Mang Odet



“You’ll see me cleaning around – in the restroom, in the hallway, in the classroom. I’ve been working as a janitor here in UB for 16 years now. In those 16 years, I’ve been lucky enough to have been able to send my children to school.”



“Our eldest is Joanne. She is a graduate of the UB School of Teacher Education. Our second is Kevin. He is a graduate of the UB School of Criminal Justice and Public Safety. Janray is the youngest; he is a third year tourism student here in the University.”



“I finished BS Criminology, and I wanted to be a police officer. But I was caught in a car accident and I broke my hips, making me permanently impaired. It limited my options in looking for a job. It limited me from dreaming bigger dreams, too. But that’s okay. I have my children – they’re my biggest success. Sometimes life has a weird way of surprising you, especially when you’re close to crashing down.”

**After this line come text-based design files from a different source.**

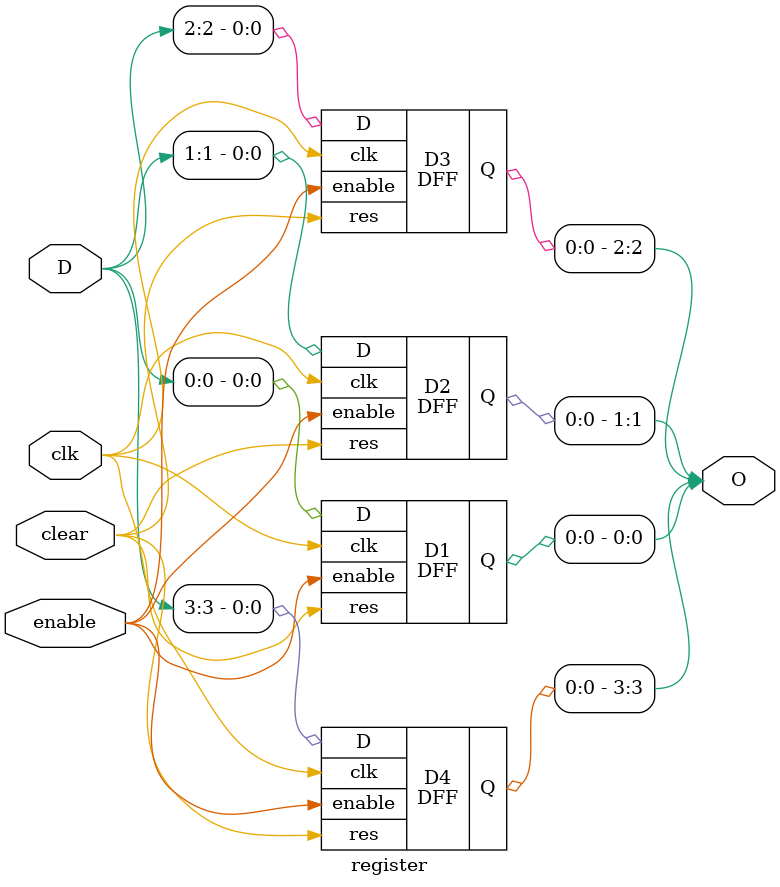
<source format=v>
`timescale 1ns / 1ps

module DFF(Q,D,clk,res,enable);
	input D;
	input clk,res,enable;
	output reg Q;
	always @(posedge clk or negedge res)
		begin
			if(res == 1'b0)
				Q <= 1'b0;
			else if(enable == 1'b1)
				Q <= D;
		end
endmodule

module register(O,D,clk,clear,enable);
	output reg [3:0] O ;
	input [3:0] D ;
	input clk,clear,enable ;
	DFF D1(O[0],D[0],clk,clear,enable);
	DFF D2(O[1],D[1],clk,clear,enable);
	DFF D3(O[2],D[2],clk,clear,enable);
	DFF D4(O[3],D[3],clk,clear,enable);
endmodule

</source>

“I was a member of the UB Cardinals basketball team during college, and we competed in several competitions. Those were some of the best days of my life.”



What’s the biggest lesson life has taught you/is teaching you?
“Given the condition I’m in, it is quite difficult for me to initiate bigger things in my personal life and to perform excellently in my job. But what’s important is that you’re giving it all in whatever it is that you’re doing, big or small.”

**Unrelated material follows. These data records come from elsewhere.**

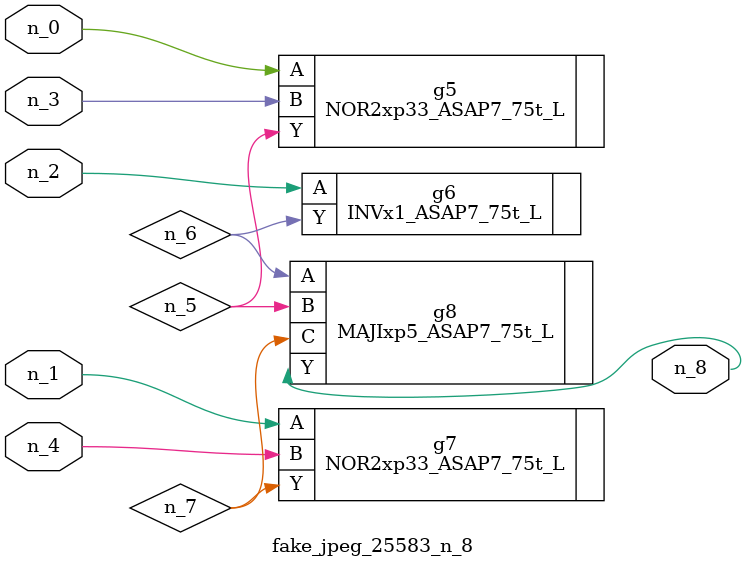
<source format=v>
module fake_jpeg_25583_n_8 (n_3, n_2, n_1, n_0, n_4, n_8);

input n_3;
input n_2;
input n_1;
input n_0;
input n_4;

output n_8;

wire n_6;
wire n_5;
wire n_7;

NOR2xp33_ASAP7_75t_L g5 ( 
.A(n_0),
.B(n_3),
.Y(n_5)
);

INVx1_ASAP7_75t_L g6 ( 
.A(n_2),
.Y(n_6)
);

NOR2xp33_ASAP7_75t_L g7 ( 
.A(n_1),
.B(n_4),
.Y(n_7)
);

MAJIxp5_ASAP7_75t_L g8 ( 
.A(n_6),
.B(n_5),
.C(n_7),
.Y(n_8)
);


endmodule
</source>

What’s your piece of advice for this generation?
“Do yourself a favor and finish your studies. We are in an era where our culture has started to collapse. Getting an education will keep your sanity and sense of humanity alive.”



Mang Odet was honored, along with 19 others, in a recognition ceremony for "inspiring others that there is hope, whatever the circumstances [may be] at present." The tribute, held in the City, was organized by Istorya ng Pag-asa, a photoblog officially run by the office of Vice President Leni Robredo. VP Robredo handed Mang Odet a copy of his story signed by her during the ceremony.